Unlike segregated African-American cemeteries around the country that were either neglected or erased, the history of Den Cemetery is documented thanks in part to a Joel Barlow High School student who took an interest in it during the 1980s. Thirty five years ago, a sentence about the cemetery in a history book on Easton piqued Calista Cleary’s interest.

“The fact that there was a Black cemetery in Easton, an almost exclusively white town, was something I wanted to learn more about,” said Cleary, who works as the Director of the Tri-Co Philly Program at Haverford College in Philadelphia.

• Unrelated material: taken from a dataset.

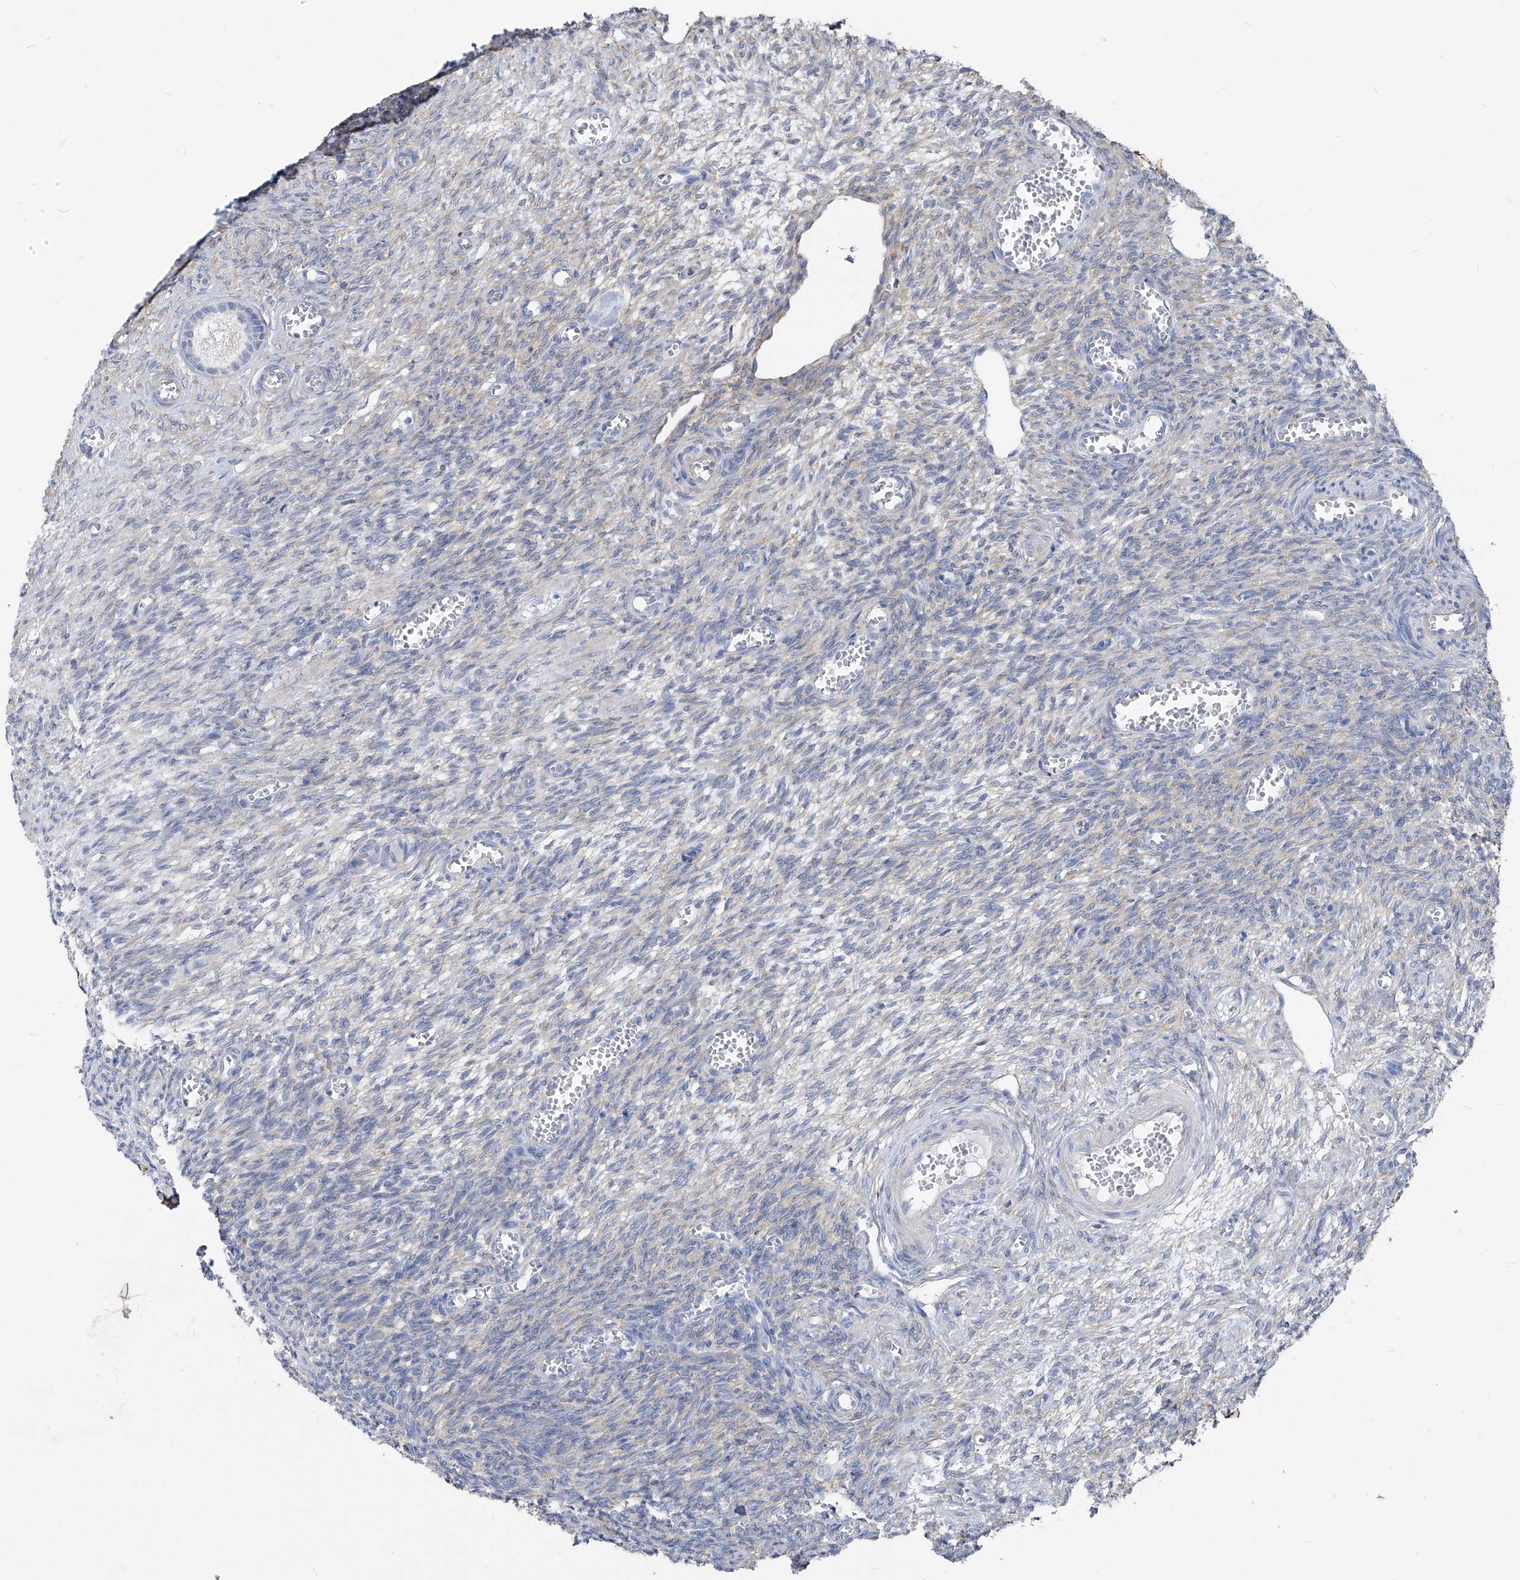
{"staining": {"intensity": "negative", "quantity": "none", "location": "none"}, "tissue": "ovary", "cell_type": "Follicle cells", "image_type": "normal", "snomed": [{"axis": "morphology", "description": "Normal tissue, NOS"}, {"axis": "topography", "description": "Ovary"}], "caption": "Follicle cells are negative for protein expression in normal human ovary. (DAB IHC, high magnification).", "gene": "UFL1", "patient": {"sex": "female", "age": 27}}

Cleary won a Barton L. Weller Scholarship during her senior year at Barlow to research the graves in the burial ground. Her project, titled “Little Egypt: Black History in Three New England Towns,” has been an important contribution to both Easton’s history and the history of African Americans in the state.

Cleary researched the history of the cemetery through land deeds and census data, interviews with local historians and the descendants of African Americans who lived in Little Egypt. Yale University’s Gilder Lehrman Center for the Study of Slavery, Resistance, and Abolition has a copy in its collection.

“There’s so much to be learned from this site,” said Cleary. “I really believe that this cemetery fits into the larger narrative of African-American history.”

The state Historic Preservation Office accepts grant applications on a rolling basis. Grants are awarded as funding is available.